* _Document segment_:
BEGIN
A few weeks ago, I asked you to try to solve three real-life management dilemmas that plagued me during my career. What I didn't tell you is that two of the three scenarios, one involving Intel and the other involving Microsoft, are relatively well known among those who followed the PC industry at the time.

Today, they still stand out as classic dilemmas. In one case it certainly appears, in retrospect, that we made the wrong decision. What I find fascinating is that many of you didn't fall into the trap the company's management team fell prey to. How about that?

In any case, the response was great, and now it's time to give you the answers and see which of you came closest to figuring them out. Even if you didn't try your hand then, you can do it now:

CLICK for Dilemma #1 >
Lipstick on a PigDilemma #1: Your product is a dog; now what?
You're the VP of marketing. Six months ago, your much-larger competitor preannounced a product under development and you did likewise to keep pace. Only now, the development folks are telling you that your version, which you'll be launching in three months, is a dog that won't come close to meeting its performance targets. Your competitor has no such problem and will leave you in the dust. The product takes more than a year to develop so it's too late to start over. Remember, you've already publicly preannounced.
END
* _Data for analysis_:
BEGIN
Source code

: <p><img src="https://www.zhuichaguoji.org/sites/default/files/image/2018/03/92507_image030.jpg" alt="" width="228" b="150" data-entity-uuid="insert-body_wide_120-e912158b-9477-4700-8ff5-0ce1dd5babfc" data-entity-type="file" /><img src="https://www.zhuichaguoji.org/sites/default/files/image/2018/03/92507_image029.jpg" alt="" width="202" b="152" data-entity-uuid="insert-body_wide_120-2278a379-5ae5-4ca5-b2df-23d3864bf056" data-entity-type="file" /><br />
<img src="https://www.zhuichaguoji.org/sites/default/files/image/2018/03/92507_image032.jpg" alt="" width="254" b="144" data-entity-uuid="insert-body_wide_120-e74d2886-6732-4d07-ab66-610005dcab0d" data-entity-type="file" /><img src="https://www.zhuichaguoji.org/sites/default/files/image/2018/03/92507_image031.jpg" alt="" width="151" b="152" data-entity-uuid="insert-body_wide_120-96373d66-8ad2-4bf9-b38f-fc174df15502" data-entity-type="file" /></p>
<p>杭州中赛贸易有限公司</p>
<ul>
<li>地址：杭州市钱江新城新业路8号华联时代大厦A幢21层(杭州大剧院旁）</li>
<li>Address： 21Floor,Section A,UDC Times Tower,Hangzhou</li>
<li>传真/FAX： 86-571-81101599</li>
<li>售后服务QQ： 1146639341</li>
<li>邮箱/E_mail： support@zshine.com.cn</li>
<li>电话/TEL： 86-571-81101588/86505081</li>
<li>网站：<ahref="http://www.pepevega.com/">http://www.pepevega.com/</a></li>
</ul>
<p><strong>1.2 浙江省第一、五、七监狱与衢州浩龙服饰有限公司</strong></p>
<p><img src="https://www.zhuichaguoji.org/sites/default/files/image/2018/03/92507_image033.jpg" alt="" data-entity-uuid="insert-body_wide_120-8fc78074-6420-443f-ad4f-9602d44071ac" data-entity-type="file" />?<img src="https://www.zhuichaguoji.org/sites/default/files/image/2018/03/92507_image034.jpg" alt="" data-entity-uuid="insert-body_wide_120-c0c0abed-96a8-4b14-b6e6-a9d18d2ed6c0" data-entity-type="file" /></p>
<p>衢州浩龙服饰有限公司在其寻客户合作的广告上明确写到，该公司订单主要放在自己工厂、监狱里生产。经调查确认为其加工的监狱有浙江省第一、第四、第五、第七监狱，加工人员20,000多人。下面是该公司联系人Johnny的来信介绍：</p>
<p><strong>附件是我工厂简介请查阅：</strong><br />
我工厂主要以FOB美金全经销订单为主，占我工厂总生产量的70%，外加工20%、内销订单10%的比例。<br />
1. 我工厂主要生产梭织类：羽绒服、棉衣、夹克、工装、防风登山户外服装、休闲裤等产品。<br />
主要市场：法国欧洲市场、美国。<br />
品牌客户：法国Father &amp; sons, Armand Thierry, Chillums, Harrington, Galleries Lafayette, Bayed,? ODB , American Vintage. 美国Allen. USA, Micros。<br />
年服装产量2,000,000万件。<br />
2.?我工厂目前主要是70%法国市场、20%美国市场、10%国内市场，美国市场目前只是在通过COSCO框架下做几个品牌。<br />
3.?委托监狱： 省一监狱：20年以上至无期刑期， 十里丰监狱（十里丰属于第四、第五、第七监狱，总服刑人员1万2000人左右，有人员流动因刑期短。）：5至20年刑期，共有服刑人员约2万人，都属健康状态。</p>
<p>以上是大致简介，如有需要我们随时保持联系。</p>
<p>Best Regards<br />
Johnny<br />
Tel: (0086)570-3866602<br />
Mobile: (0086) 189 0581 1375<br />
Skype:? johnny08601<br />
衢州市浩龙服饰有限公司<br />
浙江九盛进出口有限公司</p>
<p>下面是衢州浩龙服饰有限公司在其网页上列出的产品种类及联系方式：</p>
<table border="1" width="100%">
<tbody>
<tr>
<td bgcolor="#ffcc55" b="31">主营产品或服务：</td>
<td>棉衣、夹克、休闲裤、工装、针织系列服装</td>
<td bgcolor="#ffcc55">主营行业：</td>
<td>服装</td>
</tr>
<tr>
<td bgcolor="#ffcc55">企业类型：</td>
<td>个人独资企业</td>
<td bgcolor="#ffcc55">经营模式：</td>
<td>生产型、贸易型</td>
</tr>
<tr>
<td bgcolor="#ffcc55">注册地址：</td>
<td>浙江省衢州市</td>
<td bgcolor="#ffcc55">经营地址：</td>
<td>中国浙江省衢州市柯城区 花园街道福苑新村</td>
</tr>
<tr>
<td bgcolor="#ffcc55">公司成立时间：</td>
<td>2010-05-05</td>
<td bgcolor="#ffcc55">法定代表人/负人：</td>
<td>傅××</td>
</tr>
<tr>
END
* _Exercise instructions_:
[1] From the passage on management dilemmas, return everything from "You're the VP" down to "already publicly preannounced." with no changes.
[2] Using the passage on management dilemmas, decide whether each statement agrees with it, answering yes or no and quoting the words that settle it: (a) One of the three scenarios involved Intel and another involved Microsoft. (b) The product in Dilemma #1 can be developed in under six months. (c) In Dilemma #1, the competitor is a smaller company than yours.

* _Answers_:
[1]
You're the VP of marketing. Six months ago, your much-larger competitor preannounced a product under development and you did likewise to keep pace. Only now, the development folks are telling you that your version, which you'll be launching in three months, is a dog that won't come close to meeting its performance targets. Your competitor has no such problem and will leave you in the dust. The product takes more than a year to develop so it's too late to start over. Remember, you've already publicly preannounced.

[2]
(a) Yes: "two of the three scenarios, one involving Intel and the other involving Microsoft"
(b) No: "The product takes more than a year to develop so it's too late to start over."
(c) No: "your much-larger competitor preannounced a product under development"